The employee, the court said, could potentially be on the hook for Charter’s legal costs even if they prevailed on challenging some provisions of the arbitration agreement but a judge still concluded that the arbitration could still be enforced.

“Though we take no view here on whether Charter would prevail, the possibility of such an outcome could chill an employee’s right to challenge the enforceability of an arbitration agreement,” Corrigan said.

The California Supreme Court rejected Charter’s argument that the provision isn’t unlawful because in a different challenge to its arbitration agreement, a state appellate court had ruled that the company was entitled to its attorneys’ fees insofar as it wasn’t otherwise prohibited or limited by the Fair Employment and Housing Act.

That decision, the court said, wasn’t correct because it assumed that the provision in question, Section K of the arbitration agreement, was somehow open to interpretation.

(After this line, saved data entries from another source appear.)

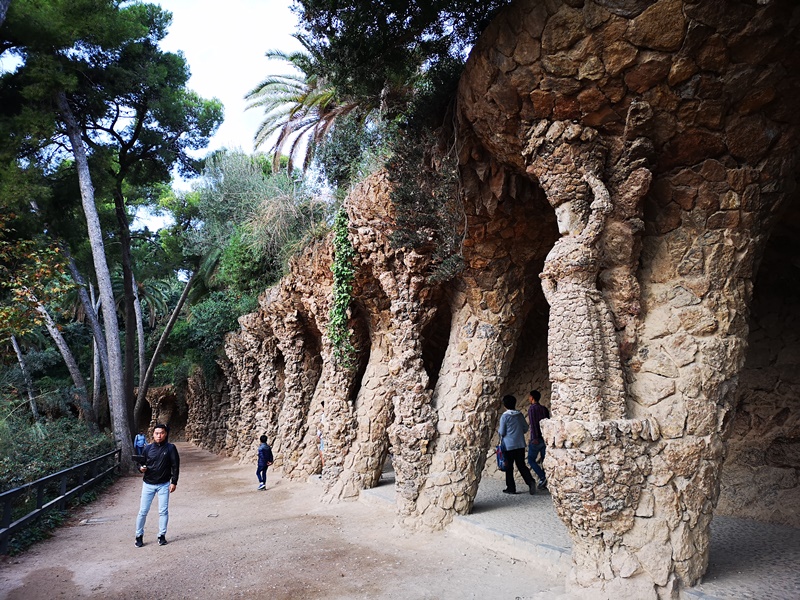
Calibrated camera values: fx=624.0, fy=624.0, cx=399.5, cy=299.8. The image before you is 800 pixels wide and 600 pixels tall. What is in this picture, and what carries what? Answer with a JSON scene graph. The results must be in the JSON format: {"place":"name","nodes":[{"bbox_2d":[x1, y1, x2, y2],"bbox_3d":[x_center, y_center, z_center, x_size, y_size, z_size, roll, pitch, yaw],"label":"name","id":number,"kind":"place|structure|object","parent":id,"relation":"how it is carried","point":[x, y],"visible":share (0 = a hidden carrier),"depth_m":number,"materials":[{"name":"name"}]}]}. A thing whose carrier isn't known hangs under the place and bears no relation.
{"place":"outdoors","nodes":[
{"label":"outdoors","id":0,"kind":"place"},
{"bbox_2d":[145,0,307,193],"label":"sky","id":1,"kind":"structure","parent":0,"point":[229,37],"materials":[{"name":"white"}]},
{"bbox_2d":[0,441,564,599],"label":"dirt path","id":2,"kind":"structure","parent":0,"point":[176,578],"materials":[{"name":"brown soil"}]},
{"bbox_2d":[0,449,119,552],"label":"metal fence","id":3,"kind":"object","parent":2,"relation":"on","point":[40,500],"visible":0.92,"depth_m":10.32,"materials":[{"name":"black metal"}]},
{"bbox_2d":[80,516,115,524],"bbox_3d":[-4.821,3.537,9.986,0.593,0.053,0.550,4,-9,-28],"label":"manhole cover","id":4,"kind":"object","parent":2,"relation":"in","point":[95,520],"visible":0.92,"depth_m":9.92,"materials":[{"name":"grey"}]},
{"bbox_2d":[133,432,147,459],"bbox_3d":[-8.627,4.933,20.705,0.550,1.165,0.570,4,-9,-28],"label":"person","id":5,"kind":"object","parent":2,"relation":"on","point":[141,444],"visible":0.68,"depth_m":20.59},
{"bbox_2d":[134,423,179,547],"bbox_3d":[-3.205,2.426,8.234,0.573,1.525,0.582,-4,-9,25],"label":"man","id":6,"kind":"object","parent":2,"relation":"on","point":[154,483],"visible":0.99,"depth_m":8.10},
{"bbox_2d":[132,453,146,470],"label":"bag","id":7,"kind":"object","parent":6,"relation":"in","point":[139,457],"visible":0.62,"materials":[{"name":"black"}]},
{"bbox_2d":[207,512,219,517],"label":"drain cover","id":8,"kind":"object","parent":2,"relation":"in","point":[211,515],"visible":0.97,"depth_m":10.53,"materials":[{"name":"metal"}]},
{"bbox_2d":[256,436,273,489],"bbox_3d":[-2.987,3.607,13.745,0.427,1.156,0.484,-1,-8,3],"label":"child","id":9,"kind":"object","parent":2,"relation":"on","point":[260,449],"visible":0.98,"depth_m":13.67},
{"bbox_2d":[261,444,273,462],"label":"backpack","id":10,"kind":"object","parent":9,"relation":"attached to","point":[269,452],"visible":0.79,"depth_m":13.24,"materials":[{"name":"blue fabric"}]},
{"bbox_2d":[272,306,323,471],"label":"stone pillar","id":11,"kind":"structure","parent":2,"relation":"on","point":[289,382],"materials":[{"name":"brown stone"}]},
{"bbox_2d":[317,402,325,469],"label":"person","id":12,"kind":"object","parent":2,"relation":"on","point":[320,447],"visible":0.28,"depth_m":13.64},
{"bbox_2d":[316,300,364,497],"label":"stone pillar","id":13,"kind":"structure","parent":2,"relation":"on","point":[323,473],"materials":[{"name":"stone"}]},
{"bbox_2d":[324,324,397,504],"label":"stone pillar","id":14,"kind":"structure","parent":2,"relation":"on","point":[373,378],"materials":[{"name":"beige stone"}]},
{"bbox_2d":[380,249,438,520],"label":"stone pillar","id":15,"kind":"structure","parent":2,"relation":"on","point":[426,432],"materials":[{"name":"brown stone"}]},
{"bbox_2d":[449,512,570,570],"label":"stone curb","id":16,"kind":"structure","parent":2,"relation":"on","point":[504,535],"depth_m":6.70,"materials":[{"name":"stone"}]},
{"bbox_2d":[185,0,799,597],"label":"wall","id":17,"kind":"structure","parent":0,"point":[643,352],"depth_m":5.33,"materials":[{"name":"stone"}]},
{"bbox_2d":[171,285,251,380],"bbox_3d":[-8.752,2.320,31.174,5.284,5.961,6.276,4,-9,-28],"label":"shrub","id":18,"kind":"object","parent":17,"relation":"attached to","point":[222,331],"visible":0.51,"depth_m":30.03,"materials":[{"name":"green plant"}]},
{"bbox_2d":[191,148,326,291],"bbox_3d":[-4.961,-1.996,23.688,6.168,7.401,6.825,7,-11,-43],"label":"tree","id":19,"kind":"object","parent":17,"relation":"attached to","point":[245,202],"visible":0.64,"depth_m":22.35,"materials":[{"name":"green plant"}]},
{"bbox_2d":[244,45,357,177],"bbox_3d":[-2.016,-3.999,18.108,4.948,7.179,5.120,4,-9,-28],"label":"palm tree","id":20,"kind":"object","parent":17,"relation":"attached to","point":[279,142],"visible":0.76,"depth_m":18.05,"materials":[{"name":"plant"}]},
{"bbox_2d":[327,208,357,369],"bbox_3d":[-1.097,-0.142,11.694,0.714,3.239,1.192,4,-9,-28],"label":"climbing plant","id":21,"kind":"object","parent":17,"relation":"attached to","point":[335,268],"visible":0.77,"depth_m":11.53,"materials":[{"name":"green plant"}]},
{"bbox_2d":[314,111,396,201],"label":"shrub","id":22,"kind":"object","parent":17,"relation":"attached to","point":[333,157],"visible":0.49,"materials":[{"name":"green plant"}]},
{"bbox_2d":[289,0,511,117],"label":"tree","id":23,"kind":"object","parent":17,"relation":"attached to","point":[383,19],"visible":0.69,"depth_m":8.01,"materials":[{"name":"green plant"}]},
{"bbox_2d":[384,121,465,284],"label":"shrub","id":24,"kind":"object","parent":17,"relation":"attached to","point":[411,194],"visible":0.66,"depth_m":8.40,"materials":[{"name":"green plant"}]},
{"bbox_2d":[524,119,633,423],"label":"stone statue","id":25,"kind":"object","parent":17,"relation":"attached to","point":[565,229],"visible":0.93,"depth_m":5.00,"materials":[{"name":"stone"}]},
{"bbox_2d":[360,465,799,599],"label":"stone pavement","id":26,"kind":"structure","parent":0,"point":[474,515],"materials":[{"name":"grey stone"}]},
{"bbox_2d":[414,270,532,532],"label":"stone pillar","id":27,"kind":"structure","parent":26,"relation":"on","point":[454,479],"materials":[{"name":"beige stone"}]},
{"bbox_2d":[499,394,537,494],"bbox_3d":[1.822,2.310,9.931,0.536,1.510,0.662,4,-9,-28],"label":"man","id":28,"kind":"object","parent":26,"relation":"on","point":[514,451],"visible":0.98,"depth_m":9.79},
{"bbox_2d":[496,440,507,470],"bbox_3d":[1.670,2.451,9.894,0.294,0.454,0.341,4,-9,-28],"label":"bag","id":29,"kind":"object","parent":28,"relation":"in","point":[499,463],"visible":0.51,"depth_m":9.79,"materials":[{"name":"blue"}]},
{"bbox_2d":[526,390,548,490],"bbox_3d":[2.249,2.255,10.000,0.521,1.549,0.559,2,-8,-16],"label":"man","id":30,"kind":"object","parent":26,"relation":"on","point":[544,454],"visible":0.8,"depth_m":9.85},
{"bbox_2d":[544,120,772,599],"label":"stone pillar","id":31,"kind":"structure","parent":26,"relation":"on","point":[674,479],"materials":[{"name":"beige stone"}]},
{"label":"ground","id":32,"kind":"structure","parent":0},
{"bbox_2d":[9,333,39,421],"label":"tree trunk","id":33,"kind":"object","parent":32,"relation":"on","point":[15,345],"visible":0.52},
{"bbox_2d":[0,213,74,345],"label":"tree","id":34,"kind":"object","parent":32,"relation":"on","point":[60,268],"visible":0.96,"depth_m":15.72,"materials":[{"name":"plant"}]},
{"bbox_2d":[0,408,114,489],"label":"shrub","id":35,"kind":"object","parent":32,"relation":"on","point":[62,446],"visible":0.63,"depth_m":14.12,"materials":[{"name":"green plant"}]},
{"bbox_2d":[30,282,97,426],"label":"tree trunk","id":36,"kind":"object","parent":32,"relation":"on","point":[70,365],"visible":0.57,"materials":[{"name":"brown"}]},
{"bbox_2d":[58,238,111,427],"bbox_3d":[-14.255,0.231,26.207,5.637,13.428,6.166,-6,-10,37],"label":"tree","id":37,"kind":"object","parent":32,"relation":"on","point":[83,300],"visible":0.58,"depth_m":26.01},
{"bbox_2d":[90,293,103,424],"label":"tree trunk","id":38,"kind":"object","parent":32,"relation":"on","point":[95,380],"visible":0.46,"materials":[{"name":"wood"}]},
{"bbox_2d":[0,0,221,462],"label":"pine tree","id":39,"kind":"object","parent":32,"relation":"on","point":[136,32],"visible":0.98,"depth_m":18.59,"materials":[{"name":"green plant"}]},
{"bbox_2d":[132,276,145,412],"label":"tree trunk","id":40,"kind":"object","parent":32,"relation":"on","point":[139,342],"visible":0.52,"materials":[{"name":"wood"}]},
{"bbox_2d":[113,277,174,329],"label":"palm tree","id":41,"kind":"object","parent":32,"relation":"on","point":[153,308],"visible":0.45,"depth_m":38.96,"materials":[{"name":"green plant"}]},
{"bbox_2d":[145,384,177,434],"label":"stone arch","id":42,"kind":"structure","parent":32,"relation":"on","point":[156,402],"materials":[{"name":"brown stone"}]},
{"bbox_2d":[134,263,199,423],"bbox_3d":[-11.884,1.020,31.079,6.174,12.472,5.238,0,-8,-7],"label":"tree","id":43,"kind":"object","parent":32,"relation":"on","point":[153,362],"visible":0.78,"depth_m":30.48,"materials":[{"name":"brown"}]}
]}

“Section K, however, is not ambiguous,” Corrigan wrote. “It clearly requires payment of attorney fees to a party who successfully compels arbitration. The payment obligation is unqualified.”

Charter declined to comment on the opinion.

The court also agreed with the appellate court that two other provisions of the arbitration agreement were unconscionable —one that allowed Charter to sue its employee in open court over more issues than it allowed its workers and one that set strict time limits on when an employee could bring a grievance. The court disagreed that limits on dispositions and other discovery in arbitration were necessarily unconscionable.